[[ DATA EXTRACT open ]]
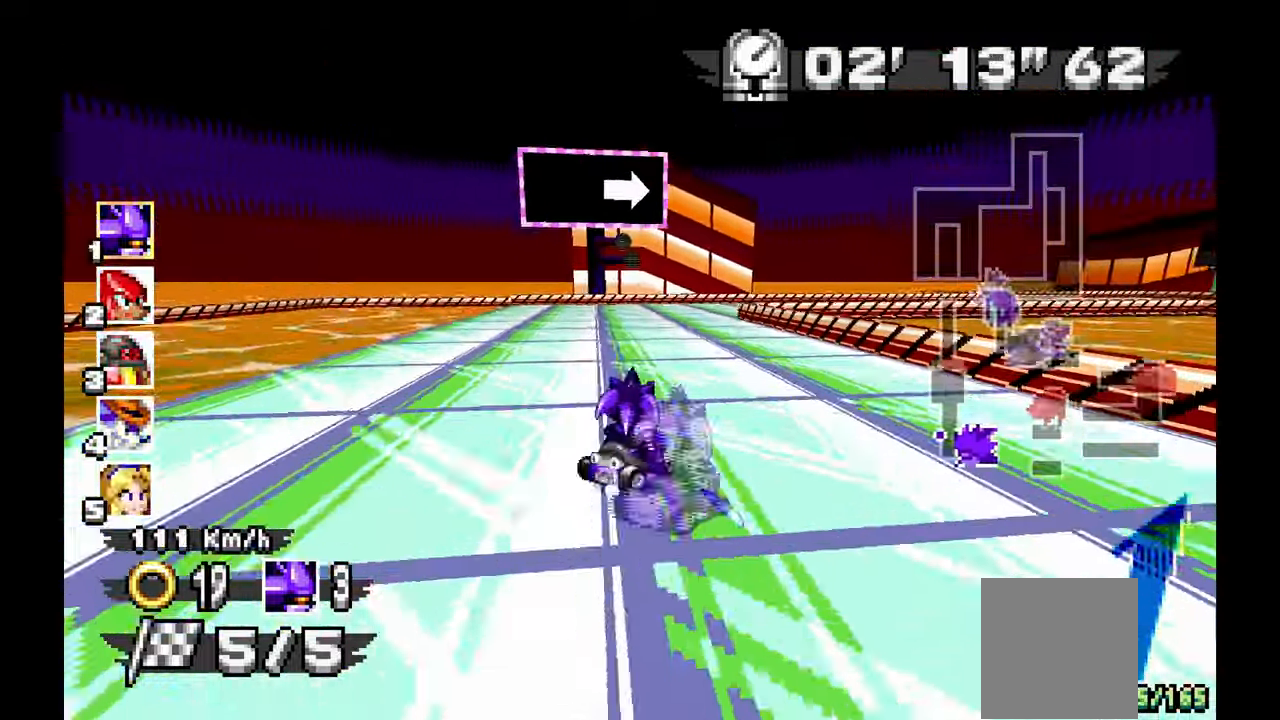
{"buttons": ["A", "R1"], "left_stick": "right", "events": [[133, "X", "down"], [183, "X", "up"], [233, "A", "down"]]}
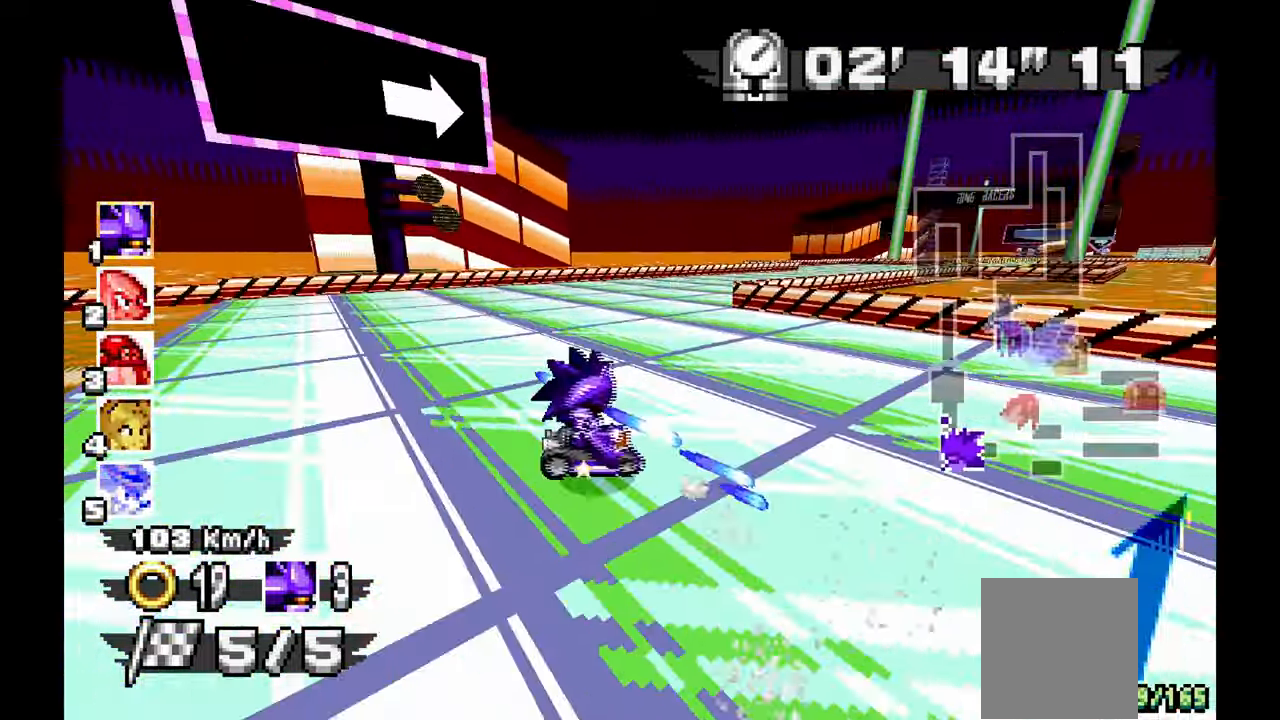
{"buttons": ["A"], "left_stick": "right", "events": [[367, "R1", "up"]]}
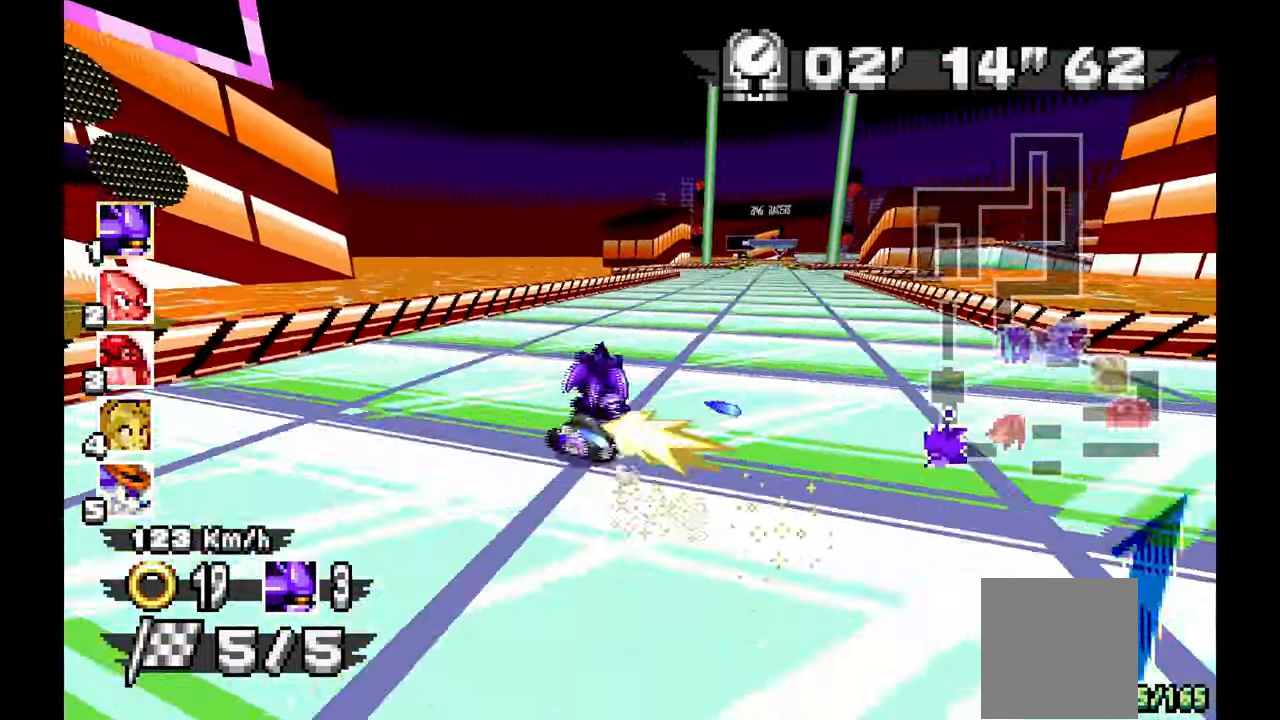
{"buttons": ["A"], "left_stick": "left", "events": [[217, "left_stick", "center"], [400, "left_stick", "left"]]}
[[ DATA EXTRACT closed ]]
ASSIGNMENT - From the data, report how many lines hold "right", leaving out any other words.

EXERCISE RESULT - 2